Low reimbursements and rising wages are just some of the many challenges facing dental practices today. 

Here, three dentists shared with Becker's how these challenges are affecting the dental industry:

Editor's note: Responses were lightly edited for clarity and length. 

Charles Schlesinger, DDS. Comfortable Dentistry 4U (Albuquerque, N.M.): I would have to say it is the struggle of decreasing reimbursement by insurance companies and state aid. This makes it very difficult to stay profitable when you use the highest quality materials combined with the increased cost of doing business all around.

Cyrous Sheikh, DDS. Discovery Children's Dentistry & Orthodontics (Carlsbad, Calif.): Tough question because I think we have multiple serious financial threats. Cost of employees in my area has grown faster than inflation but our reimbursement has not. Therefore my labor cost went from 25 percent of total to closer to 29 percent. This percentage is the first time I've seen this in 20 years! Second is probably a silent one but all the Economic Injury Disaster Loans are coming due at a bad time with no relief!

Douglas Solow, DDS. Professor, Associate Dean of Clinical Affairs and Director of the Herman Ostrow School of Dentistry Faculty Practice at University of Southern California (Los Angeles): At least for dentistry in California, the greatest financial burden is being able to provide sufficient wages to attract and retain personnel.

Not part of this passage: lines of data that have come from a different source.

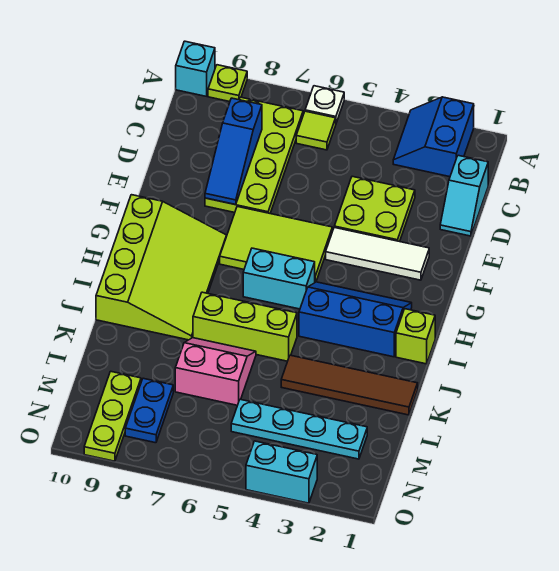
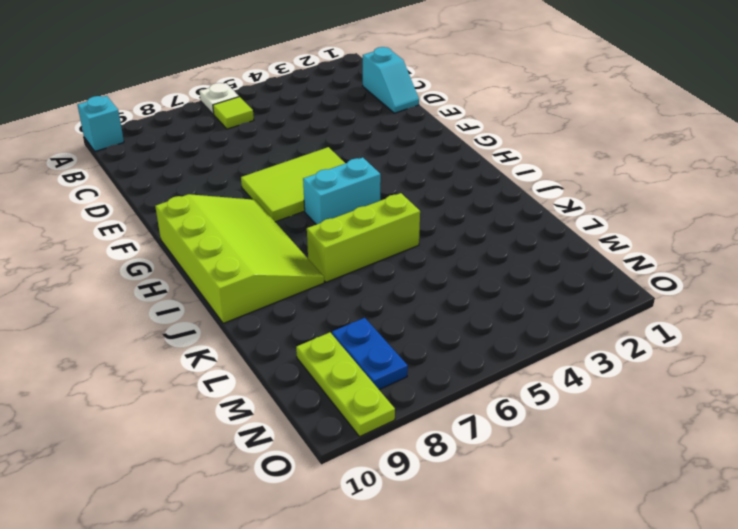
none -> blue 2x2 slope [393,97,474,177]
none -> lime 1x1 plate [208,65,247,102]
none -> lime 2x4 plate [205,97,303,213]

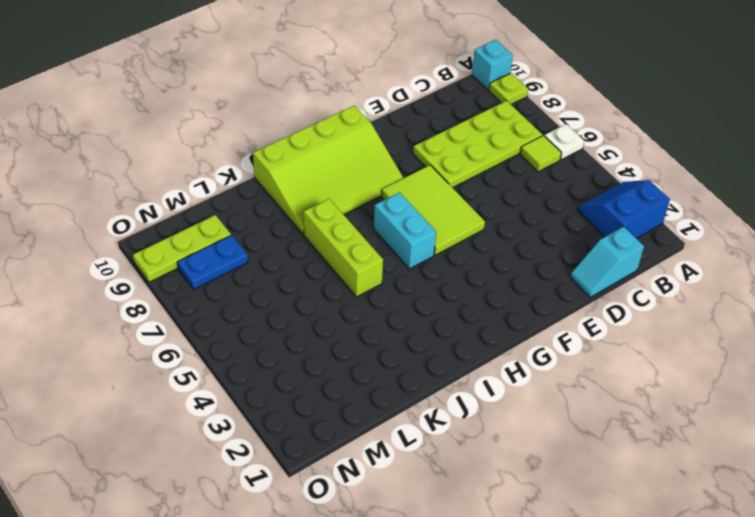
none -> lime 2x2 plate [334,176,415,242]
none -> white 1x3 tile [326,228,429,280]
none -> blue 2x3 slope [299,282,412,357]

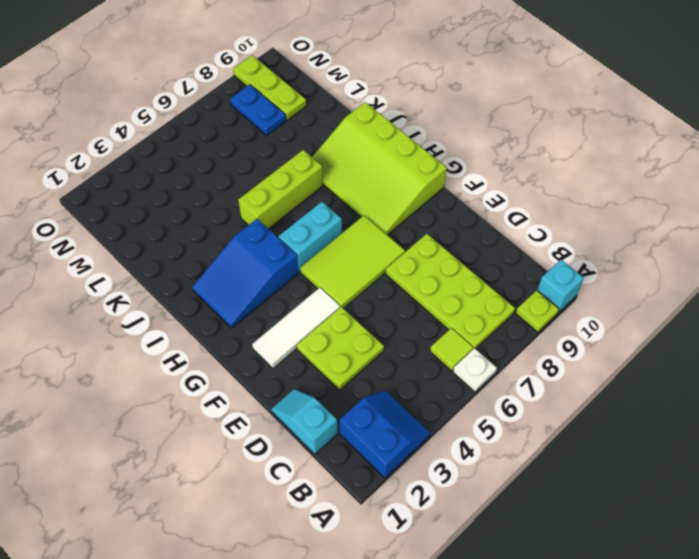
blue 2x3 slope [192,219,299,328] -> blue 2x3 slope turned to [299,282,412,357]
none -> lime 1x1 brick [396,309,435,364]
none -> brown 1x4 tile [281,355,418,415]
none -> pink 2x2 slope [175,338,256,405]

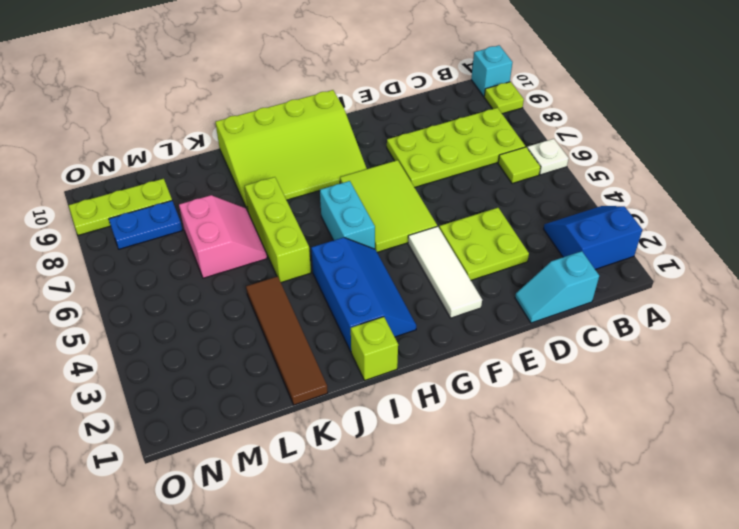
none -> cyan 1x4 plate [231,399,367,459]
none -> cyan 1x2 brick [246,441,317,503]
none -> blue 1x3 slope [205,98,262,205]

Substantial increases in minimum wage requirements have pushed up the amount necessary to be competitive at the minimum, and this has in turn affected wages at higher levels. The California state minimum wage will rise to $15.50 for 2023. Within the County of Los Angeles, the minimum wage is currently $15.96 and within the City of Los Angeles it is $16.04. 

Simply put, it is more difficult to recruit people for positions that require a mix of responsibility, critical thinking and compassion when they could obtain a comparable hourly rate while flipping hamburgers. In order to continue to provide dental services, costs will need to be passed on to patients, who will find themselves paying more for both hamburgers and dental treatment.